La conselleira de Medio Ambiente y Cambio Climático visitó el Centro Integrado de Formación Profesional Someso
Ángeles Vázquez destaca que Galicia está a la vanguardia europea en la valorización de los residuos de la construcción y demolición al encadenar varios años con tasas del 100%
La conselleira pone en valor que la comunidad llega con varios años de antelación al objetivo de valorizar todos desechos del sector, fijado para el año 2030
La Xunta vincula estos buenos resultados con la extensa red de plantas de tratamiento existente en el territorio, que permite gestionar más de un millón de toneladas anuales y tener una capacidad técnica instalada que supera los 4,8 millones de toneladas
El Ejecutivo gallego destaca que el éxito radica en la existencia de gestores altamente profesionalizados, la innovación tecnológica en las instalaciones de tratamiento y una planificación autonómica basada en la prevención y recuperación frente a la eliminación
La titular de Medio Ambiente y Cambio Climático elogia el valor estratégico que cobra el ámbito educativo y centros como el CIFP Someso como punto de encuentro entre la formación, la innovación y la sostenibilidad para avanzar en la economía circular
A Coruña, 7 de noviembre de 2025
La conselleira de Medio Ambiente e Cambio Climático, Ángeles Vázquez, visitó hoy el Centro Integral de Formación Profesional (CIFP) Someso de A Coruña, donde destacó la excelencia de Galicia y su posición de vanguardia a nivel europeo en la valorización de los residuos procedentes del sector de la construcción y demolición, ya que encadena varios ejercicios con tasas de reciclaje del 100%.
La responsable autonómica, que estuvo acompañada por las directoras generales de Calidad Ambiental y Sostenibilidad, María José Echevarría, y de Formación Profesional, Eugenia Pérez, puso en valor que la comunidad es uno de los pocos territorios europeos que superan las exigencias comunitarias en este ámbito y lidera el avance hacia la economía circular en la construcción. De hecho, esta valorización plena —alcanzada ya en 2022— supone cumplir con el Plan de Residuos Industriales de Galicia (Priga) y adelantarse varios años al objetivo de la Ley de residuos y suelos contaminados, que fija la valorización del 100% de los desechos de la construcción para el horizonte del año 2030.

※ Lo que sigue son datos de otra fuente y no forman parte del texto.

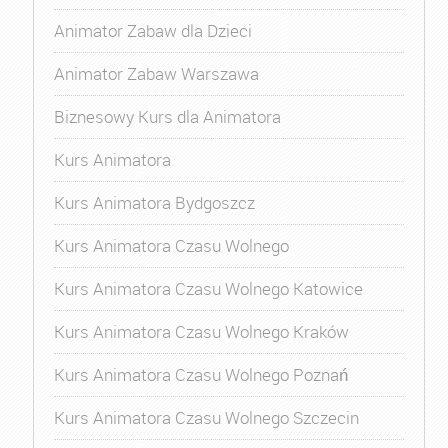
Animator Zabaw dla Dzieci
Animator Zabaw Warszawa
Biznesowy Kurs dla Animatora
Kurs Animatora
Kurs Animatora Bydgoszcz
Kurs Animatora Czasu Wolnego
Kurs Animatora Czasu Wolnego Katowice
Kurs Animatora Czasu Wolnego Kraków
Kurs Animatora Czasu Wolnego Poznań
Kurs Animatora Czasu Wolnego Szczecin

Ángeles Vázquez subrayó que estos buenos resultados son posibles porque Galicia cuenta con una red consolidada de plantas de tratamiento que permite gestionar más de un millón de toneladas anuales de residuos de construcción y demolición (RCD), con una capacidad técnica instalada superior a los 4,8 millones de toneladas al año.
El éxito radica, añadió, en la combinación de distintos factores, como la existencia de gestores altamente profesionalizados, la innovación tecnológica en las instalaciones de tratamiento y una planificación autonómica que da prioridad a la prevención y recuperación frente a la eliminación. Se trata de una situación que garantiza la posibilidad real de valorización total de los flujos actuales de residuos, siempre que se mantenga el ritmo de implantación y se promueva la demanda de materiales reciclados.
Ámbito educativo
Además, la conselleira elogió el valor estratégico del ámbito educativo, ejemplificado en el CIFP Someso, pues actúa como punto de encuentro entre la formación, la innovación y la sostenibilidad, ámbitos fundamentales para consolidar el modelo gallego de economía circular.
De hecho, este centro educativo coruñés —centro de excelencia de FP en el sector de la construcción y la sostenibilidad energética— lleva más de dos décadas impulsando la bioconstrucción, la eficiencia energética y la sostenibilidad aplicada al sector de la construcción. De este modo, contribuye a la formación de profesionales que aplicarán en la práctica los principios de reutilización y eficiencia que sitúan a Galicia como referente nacional en la valorización de los residuos de la construcción.
En esta línea, la valorización de estos materiales —que representan el 43% del total de residuos industriales de la comunidad— contribuye a crear empleo verde, reducir la huella ecológica y dinamizar el territorio, ya que permite sustituir materias primas naturales, reducir emisiones y generar actividad económica.
Los productos resultantes del tratamiento de estos residuos se destinan a la base de carreteras, a la realización de rellenos o restauraciones, a la elaboración de prefabricados y hormigones no estructurales, así como a la fabricación de elementos de jardinería o mobiliario urbano.
Esta labor conlleva beneficios ambientales y económicos, como la reducción de hasta un 50% de las emisiones de dióxido de carbono frente al uso de materias primas naturales, el ahorro de recursos minerales, la disminución de vertederos o la apuesta por la contratación pública verde, integrando materiales reciclados en las obras financiadas por la Administración.